>>>>>

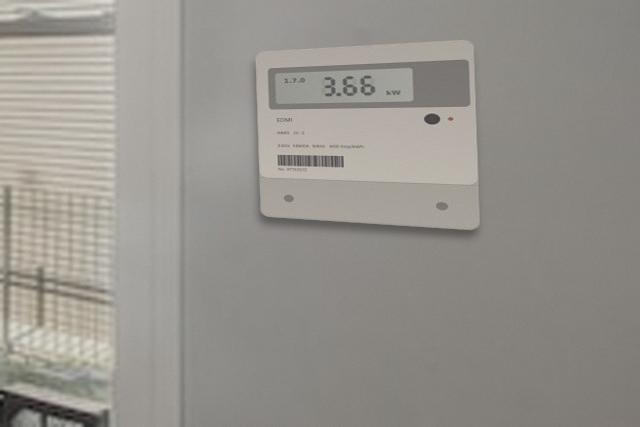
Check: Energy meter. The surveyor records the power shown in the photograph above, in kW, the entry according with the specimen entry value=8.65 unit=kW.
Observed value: value=3.66 unit=kW
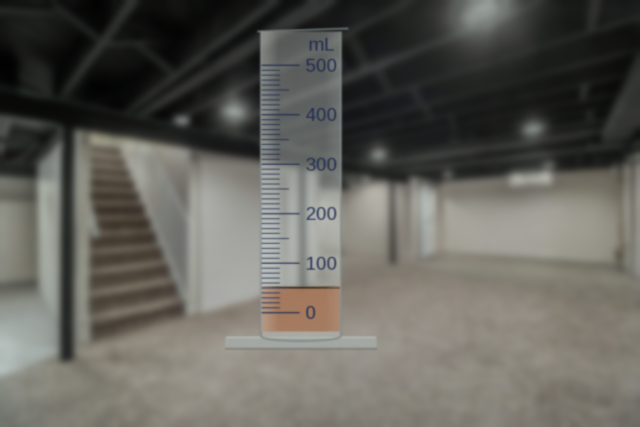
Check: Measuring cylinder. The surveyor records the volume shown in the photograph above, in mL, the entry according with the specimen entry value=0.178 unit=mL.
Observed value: value=50 unit=mL
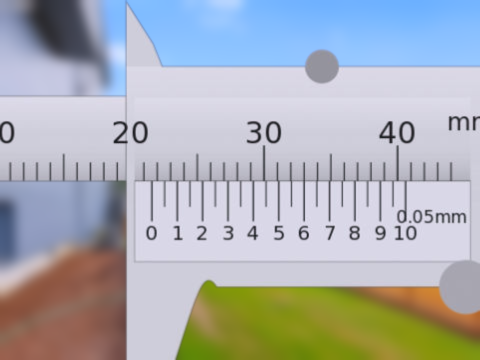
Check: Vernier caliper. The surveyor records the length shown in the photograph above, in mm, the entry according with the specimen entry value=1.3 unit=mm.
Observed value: value=21.6 unit=mm
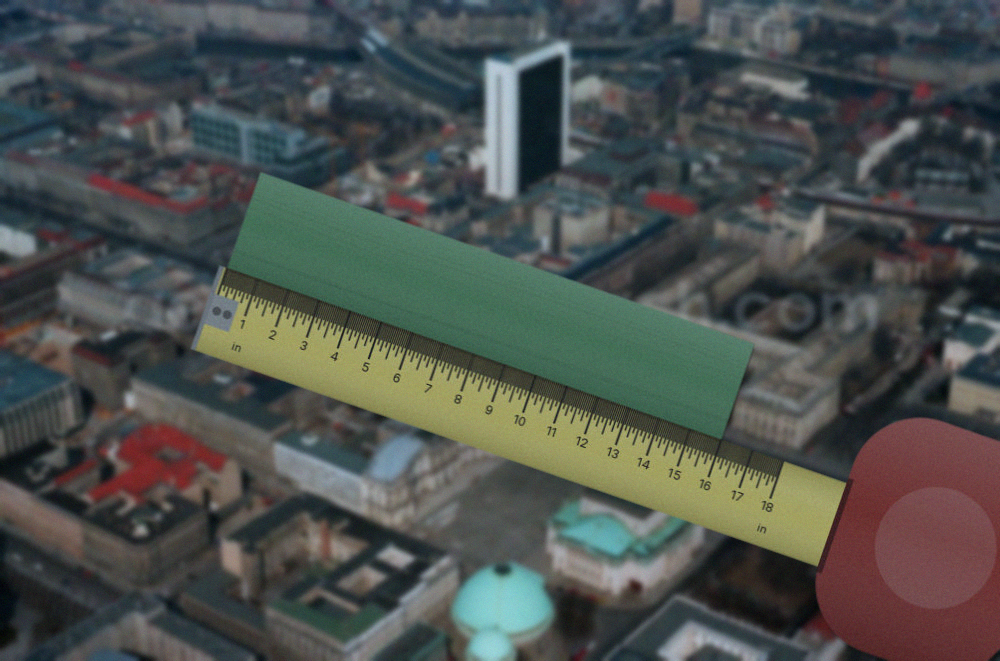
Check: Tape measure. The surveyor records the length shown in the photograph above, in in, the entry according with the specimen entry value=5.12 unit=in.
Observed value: value=16 unit=in
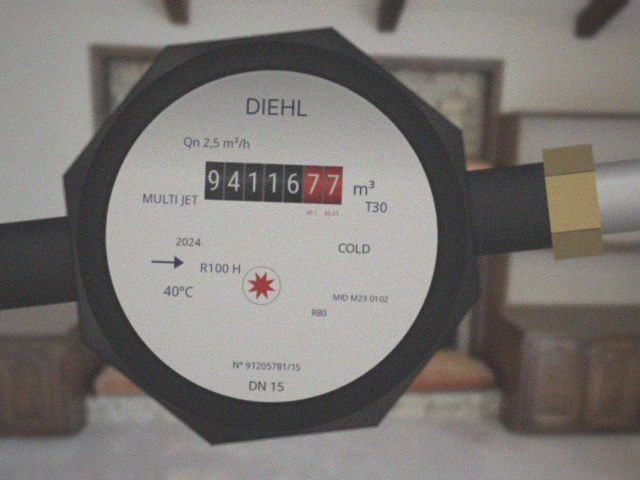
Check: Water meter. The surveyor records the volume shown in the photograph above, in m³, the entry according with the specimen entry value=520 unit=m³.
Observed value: value=94116.77 unit=m³
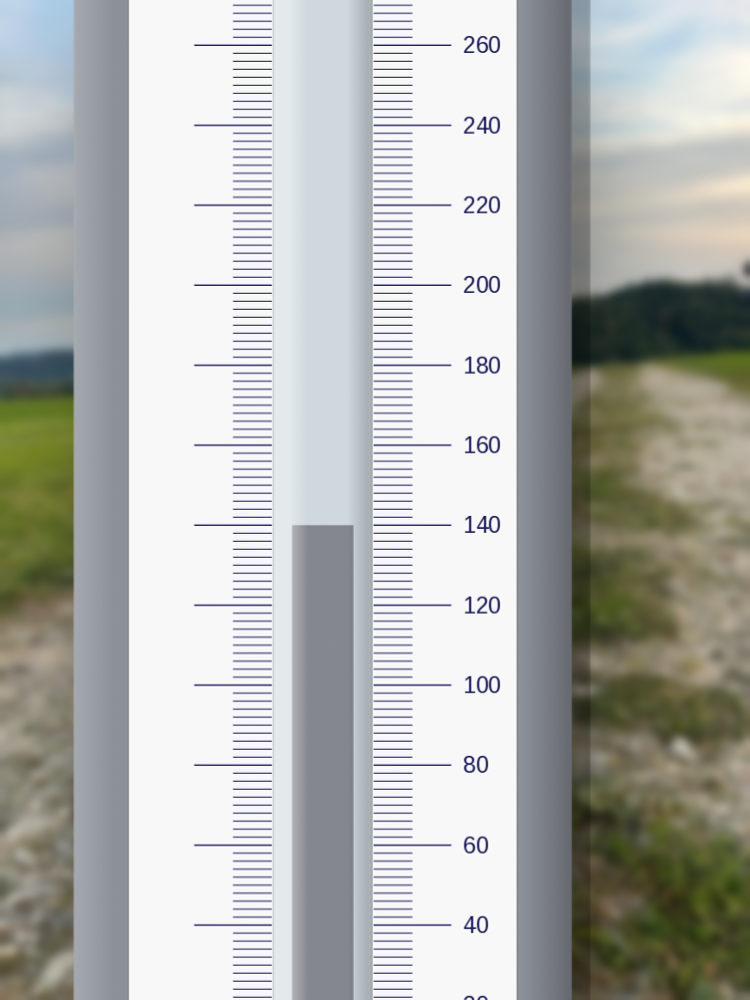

<<<<<

> [Instructions for the task] Rewrite the lines above, swapping "surveyor" for "inspector" wherever it occurs and keeping everything else unchanged. Omit the pictures.

> [Output below]
Check: Energy meter. The inspector records the power shown in the photograph above, in kW, the entry according with the specimen entry value=8.65 unit=kW.
Observed value: value=3.66 unit=kW
Check: Measuring cylinder. The inspector records the volume shown in the photograph above, in mL, the entry according with the specimen entry value=0.178 unit=mL.
Observed value: value=50 unit=mL
Check: Vernier caliper. The inspector records the length shown in the photograph above, in mm, the entry according with the specimen entry value=1.3 unit=mm.
Observed value: value=21.6 unit=mm
Check: Tape measure. The inspector records the length shown in the photograph above, in in, the entry according with the specimen entry value=5.12 unit=in.
Observed value: value=16 unit=in
Check: Water meter. The inspector records the volume shown in the photograph above, in m³, the entry according with the specimen entry value=520 unit=m³.
Observed value: value=94116.77 unit=m³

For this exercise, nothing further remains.